EUME Berliner Seminar
Mi 27 Mai 2020 | 18:00–19:30

A Revolution in Rhyme: Poetic Co-Option and Appropriation under the Islamic Republic

Fatemeh Shams (U of Pennsylvania / EUME Fellow 2019/20), Chair: Amir Moosavi (Rutgers U / EUME Fellow 2016/17)

Literature, particularly poetry, is central to everyday life and politics in Iran. The relationship between Persian poetic discourse and power has been pivotal in the development of Iran’s socio-political structure and national identity. No government, however, has been as conscious of this crucial dynamic as the Islamic Republic theocracy that evolved out of the revolution of 1979. Throughout the revolution, and the Iran-Iraq War that followed, the poetic form was deployed to mobilize the nation and reinforce the state’s ideological apparatus. The ruling elites identified the one thing every Iranian could access—poetry, and a love for poetry—and engineered this to become a powerful propaganda tool. By delving deeper into the origins and consequences of this relationship between poetry and power in post-revolutionary Iran, this talk introduces a new canon of poetry that rose to prominence after the establishment of the Islamic Republic as well as the politics of this literary recanonization in the past four decades.

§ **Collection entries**
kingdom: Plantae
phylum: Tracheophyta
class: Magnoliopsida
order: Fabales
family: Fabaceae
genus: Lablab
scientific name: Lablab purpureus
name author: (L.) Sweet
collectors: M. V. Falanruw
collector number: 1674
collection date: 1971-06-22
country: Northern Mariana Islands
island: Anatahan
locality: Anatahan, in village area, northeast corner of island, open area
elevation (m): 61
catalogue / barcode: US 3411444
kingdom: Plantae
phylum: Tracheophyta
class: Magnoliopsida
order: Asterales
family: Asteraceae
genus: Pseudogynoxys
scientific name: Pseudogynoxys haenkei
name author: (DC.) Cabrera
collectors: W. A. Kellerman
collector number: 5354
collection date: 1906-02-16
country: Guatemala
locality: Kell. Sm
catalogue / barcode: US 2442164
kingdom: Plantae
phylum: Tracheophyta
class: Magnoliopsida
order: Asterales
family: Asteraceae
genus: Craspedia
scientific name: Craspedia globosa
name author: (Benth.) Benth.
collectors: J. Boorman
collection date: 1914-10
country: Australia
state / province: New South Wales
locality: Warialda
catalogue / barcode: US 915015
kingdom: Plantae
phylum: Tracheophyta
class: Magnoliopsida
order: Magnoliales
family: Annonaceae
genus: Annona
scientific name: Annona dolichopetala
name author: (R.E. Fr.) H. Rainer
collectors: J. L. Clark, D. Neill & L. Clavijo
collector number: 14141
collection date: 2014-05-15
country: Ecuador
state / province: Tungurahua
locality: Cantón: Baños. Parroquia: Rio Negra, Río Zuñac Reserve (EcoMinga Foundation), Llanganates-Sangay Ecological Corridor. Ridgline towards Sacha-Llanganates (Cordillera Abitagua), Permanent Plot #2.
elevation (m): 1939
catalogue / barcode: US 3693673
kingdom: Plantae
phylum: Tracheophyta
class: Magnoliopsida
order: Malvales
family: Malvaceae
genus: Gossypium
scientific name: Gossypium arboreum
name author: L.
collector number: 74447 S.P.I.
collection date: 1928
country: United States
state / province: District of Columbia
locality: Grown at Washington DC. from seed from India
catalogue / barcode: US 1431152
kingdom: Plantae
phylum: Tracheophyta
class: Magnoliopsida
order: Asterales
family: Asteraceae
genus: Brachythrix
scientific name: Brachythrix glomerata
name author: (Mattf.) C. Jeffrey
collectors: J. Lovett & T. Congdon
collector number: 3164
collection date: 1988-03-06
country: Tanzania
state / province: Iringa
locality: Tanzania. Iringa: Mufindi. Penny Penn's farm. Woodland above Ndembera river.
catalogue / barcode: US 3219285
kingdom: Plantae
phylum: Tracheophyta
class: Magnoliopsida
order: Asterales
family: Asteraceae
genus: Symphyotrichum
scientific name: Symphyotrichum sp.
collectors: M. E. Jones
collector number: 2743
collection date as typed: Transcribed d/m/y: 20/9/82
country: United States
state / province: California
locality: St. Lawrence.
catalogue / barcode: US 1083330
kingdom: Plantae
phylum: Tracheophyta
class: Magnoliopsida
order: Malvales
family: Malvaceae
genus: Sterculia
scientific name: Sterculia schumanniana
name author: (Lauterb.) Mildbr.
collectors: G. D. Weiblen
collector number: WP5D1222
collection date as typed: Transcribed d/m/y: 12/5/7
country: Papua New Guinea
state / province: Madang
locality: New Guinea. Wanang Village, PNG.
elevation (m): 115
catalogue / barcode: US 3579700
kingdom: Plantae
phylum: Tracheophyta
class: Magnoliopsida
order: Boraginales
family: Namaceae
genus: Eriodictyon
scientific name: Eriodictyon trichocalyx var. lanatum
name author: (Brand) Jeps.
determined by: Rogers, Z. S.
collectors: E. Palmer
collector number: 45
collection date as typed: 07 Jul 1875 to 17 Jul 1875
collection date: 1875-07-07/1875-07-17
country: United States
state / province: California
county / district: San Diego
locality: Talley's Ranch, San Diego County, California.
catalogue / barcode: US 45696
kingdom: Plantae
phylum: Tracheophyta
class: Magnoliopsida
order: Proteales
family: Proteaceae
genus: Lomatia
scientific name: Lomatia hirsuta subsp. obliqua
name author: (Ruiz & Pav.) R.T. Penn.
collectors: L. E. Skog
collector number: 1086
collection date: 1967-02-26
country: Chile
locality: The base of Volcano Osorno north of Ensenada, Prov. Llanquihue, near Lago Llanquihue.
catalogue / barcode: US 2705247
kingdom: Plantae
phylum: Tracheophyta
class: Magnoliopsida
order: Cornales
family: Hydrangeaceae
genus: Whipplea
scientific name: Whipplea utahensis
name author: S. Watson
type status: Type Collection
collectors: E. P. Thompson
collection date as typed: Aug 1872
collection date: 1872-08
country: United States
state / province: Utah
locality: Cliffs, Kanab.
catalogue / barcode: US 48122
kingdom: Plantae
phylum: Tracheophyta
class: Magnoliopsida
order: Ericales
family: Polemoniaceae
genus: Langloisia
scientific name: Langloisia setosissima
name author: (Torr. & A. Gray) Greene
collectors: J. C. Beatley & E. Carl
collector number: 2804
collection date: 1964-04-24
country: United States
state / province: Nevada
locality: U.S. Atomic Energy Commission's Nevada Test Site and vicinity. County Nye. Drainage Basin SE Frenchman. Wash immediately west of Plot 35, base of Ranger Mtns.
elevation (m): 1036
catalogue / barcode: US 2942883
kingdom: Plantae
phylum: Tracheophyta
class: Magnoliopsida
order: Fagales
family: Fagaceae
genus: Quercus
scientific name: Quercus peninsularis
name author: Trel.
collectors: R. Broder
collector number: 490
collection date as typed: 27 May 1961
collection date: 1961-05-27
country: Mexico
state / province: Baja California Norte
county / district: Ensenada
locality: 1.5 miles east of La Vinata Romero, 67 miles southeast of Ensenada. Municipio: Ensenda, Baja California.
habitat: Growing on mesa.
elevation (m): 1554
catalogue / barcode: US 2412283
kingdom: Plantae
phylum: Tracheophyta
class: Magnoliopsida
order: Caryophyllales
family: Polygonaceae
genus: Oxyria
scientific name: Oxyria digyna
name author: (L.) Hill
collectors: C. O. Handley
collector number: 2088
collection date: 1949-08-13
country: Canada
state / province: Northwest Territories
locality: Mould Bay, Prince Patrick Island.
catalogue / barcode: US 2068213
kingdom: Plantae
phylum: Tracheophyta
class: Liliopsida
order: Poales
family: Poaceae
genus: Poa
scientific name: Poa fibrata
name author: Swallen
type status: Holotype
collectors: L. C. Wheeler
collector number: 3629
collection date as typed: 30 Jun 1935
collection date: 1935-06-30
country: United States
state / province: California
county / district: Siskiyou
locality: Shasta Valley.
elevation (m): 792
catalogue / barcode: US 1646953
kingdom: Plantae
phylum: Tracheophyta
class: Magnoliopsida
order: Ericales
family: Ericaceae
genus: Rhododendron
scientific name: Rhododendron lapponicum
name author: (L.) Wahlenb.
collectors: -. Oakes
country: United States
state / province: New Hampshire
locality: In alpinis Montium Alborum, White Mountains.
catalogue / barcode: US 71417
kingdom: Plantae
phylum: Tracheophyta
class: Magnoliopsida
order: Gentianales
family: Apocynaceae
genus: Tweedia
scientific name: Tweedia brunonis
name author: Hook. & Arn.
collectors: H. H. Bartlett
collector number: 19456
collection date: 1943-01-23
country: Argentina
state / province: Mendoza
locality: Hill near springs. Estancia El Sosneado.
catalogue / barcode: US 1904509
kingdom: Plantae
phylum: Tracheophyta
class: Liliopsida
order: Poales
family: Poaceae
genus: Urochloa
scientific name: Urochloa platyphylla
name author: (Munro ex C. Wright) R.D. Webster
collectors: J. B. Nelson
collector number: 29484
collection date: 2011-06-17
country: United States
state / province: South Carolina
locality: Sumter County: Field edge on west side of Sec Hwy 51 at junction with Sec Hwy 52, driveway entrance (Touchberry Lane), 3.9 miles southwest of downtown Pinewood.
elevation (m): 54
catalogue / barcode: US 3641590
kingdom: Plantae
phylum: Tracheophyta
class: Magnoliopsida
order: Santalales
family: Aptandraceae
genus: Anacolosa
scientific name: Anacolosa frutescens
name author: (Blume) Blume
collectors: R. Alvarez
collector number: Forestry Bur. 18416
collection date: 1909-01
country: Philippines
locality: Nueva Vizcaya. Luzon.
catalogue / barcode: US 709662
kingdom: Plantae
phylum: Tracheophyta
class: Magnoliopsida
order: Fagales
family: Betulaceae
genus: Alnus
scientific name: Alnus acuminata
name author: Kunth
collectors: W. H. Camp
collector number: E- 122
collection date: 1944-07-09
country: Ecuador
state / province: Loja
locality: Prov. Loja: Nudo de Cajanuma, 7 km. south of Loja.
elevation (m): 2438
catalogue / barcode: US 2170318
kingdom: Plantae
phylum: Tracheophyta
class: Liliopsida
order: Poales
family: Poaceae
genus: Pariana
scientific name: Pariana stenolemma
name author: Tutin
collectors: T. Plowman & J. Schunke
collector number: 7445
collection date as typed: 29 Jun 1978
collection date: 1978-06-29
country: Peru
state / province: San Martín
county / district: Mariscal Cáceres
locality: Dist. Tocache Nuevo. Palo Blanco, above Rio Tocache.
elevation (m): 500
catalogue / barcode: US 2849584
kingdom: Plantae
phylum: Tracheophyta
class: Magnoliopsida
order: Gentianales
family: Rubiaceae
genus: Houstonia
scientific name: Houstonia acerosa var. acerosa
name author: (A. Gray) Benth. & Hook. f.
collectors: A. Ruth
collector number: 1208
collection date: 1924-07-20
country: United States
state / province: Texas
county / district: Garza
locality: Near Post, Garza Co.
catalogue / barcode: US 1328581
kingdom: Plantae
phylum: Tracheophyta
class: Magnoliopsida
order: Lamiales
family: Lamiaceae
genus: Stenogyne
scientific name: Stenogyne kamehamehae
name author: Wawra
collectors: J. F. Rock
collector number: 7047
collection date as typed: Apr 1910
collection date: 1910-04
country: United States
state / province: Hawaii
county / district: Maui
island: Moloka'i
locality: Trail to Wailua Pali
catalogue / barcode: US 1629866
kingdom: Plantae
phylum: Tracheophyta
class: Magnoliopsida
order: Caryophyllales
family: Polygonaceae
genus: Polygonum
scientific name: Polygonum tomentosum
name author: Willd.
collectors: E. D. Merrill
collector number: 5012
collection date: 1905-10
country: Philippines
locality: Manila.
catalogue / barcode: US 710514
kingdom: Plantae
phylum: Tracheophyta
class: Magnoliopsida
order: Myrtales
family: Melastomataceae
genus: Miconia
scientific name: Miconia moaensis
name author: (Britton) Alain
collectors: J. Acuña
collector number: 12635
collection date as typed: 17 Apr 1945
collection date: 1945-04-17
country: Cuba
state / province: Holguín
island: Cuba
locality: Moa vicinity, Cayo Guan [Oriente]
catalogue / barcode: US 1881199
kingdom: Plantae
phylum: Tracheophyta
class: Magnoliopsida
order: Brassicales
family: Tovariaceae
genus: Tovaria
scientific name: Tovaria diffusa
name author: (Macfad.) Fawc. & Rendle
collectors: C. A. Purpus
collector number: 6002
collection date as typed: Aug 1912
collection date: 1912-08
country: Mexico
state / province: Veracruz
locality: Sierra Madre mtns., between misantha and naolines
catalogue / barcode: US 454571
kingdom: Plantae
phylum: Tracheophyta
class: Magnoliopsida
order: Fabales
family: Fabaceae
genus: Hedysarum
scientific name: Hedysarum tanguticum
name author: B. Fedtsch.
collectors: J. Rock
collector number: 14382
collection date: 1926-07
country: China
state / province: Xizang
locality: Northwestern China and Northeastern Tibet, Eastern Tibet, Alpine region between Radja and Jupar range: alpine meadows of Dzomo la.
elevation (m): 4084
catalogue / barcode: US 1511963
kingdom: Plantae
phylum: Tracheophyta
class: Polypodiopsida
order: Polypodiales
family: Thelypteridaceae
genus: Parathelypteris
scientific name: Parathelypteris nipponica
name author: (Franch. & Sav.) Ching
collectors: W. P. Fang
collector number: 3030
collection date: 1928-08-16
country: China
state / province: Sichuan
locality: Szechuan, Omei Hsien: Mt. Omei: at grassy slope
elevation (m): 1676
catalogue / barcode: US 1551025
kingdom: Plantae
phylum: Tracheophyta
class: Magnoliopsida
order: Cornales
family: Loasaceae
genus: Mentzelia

§ **PROBLEM DETAILS**
Quote the seminar announcement above from "EUME Berliner Seminar" to "EUME Fellow 2016/17)".

§ **PROBLEM SOLUTION**
EUME Berliner Seminar
Mi 27 Mai 2020 | 18:00–19:30

A Revolution in Rhyme: Poetic Co-Option and Appropriation under the Islamic Republic

Fatemeh Shams (U of Pennsylvania / EUME Fellow 2019/20), Chair: Amir Moosavi (Rutgers U / EUME Fellow 2016/17)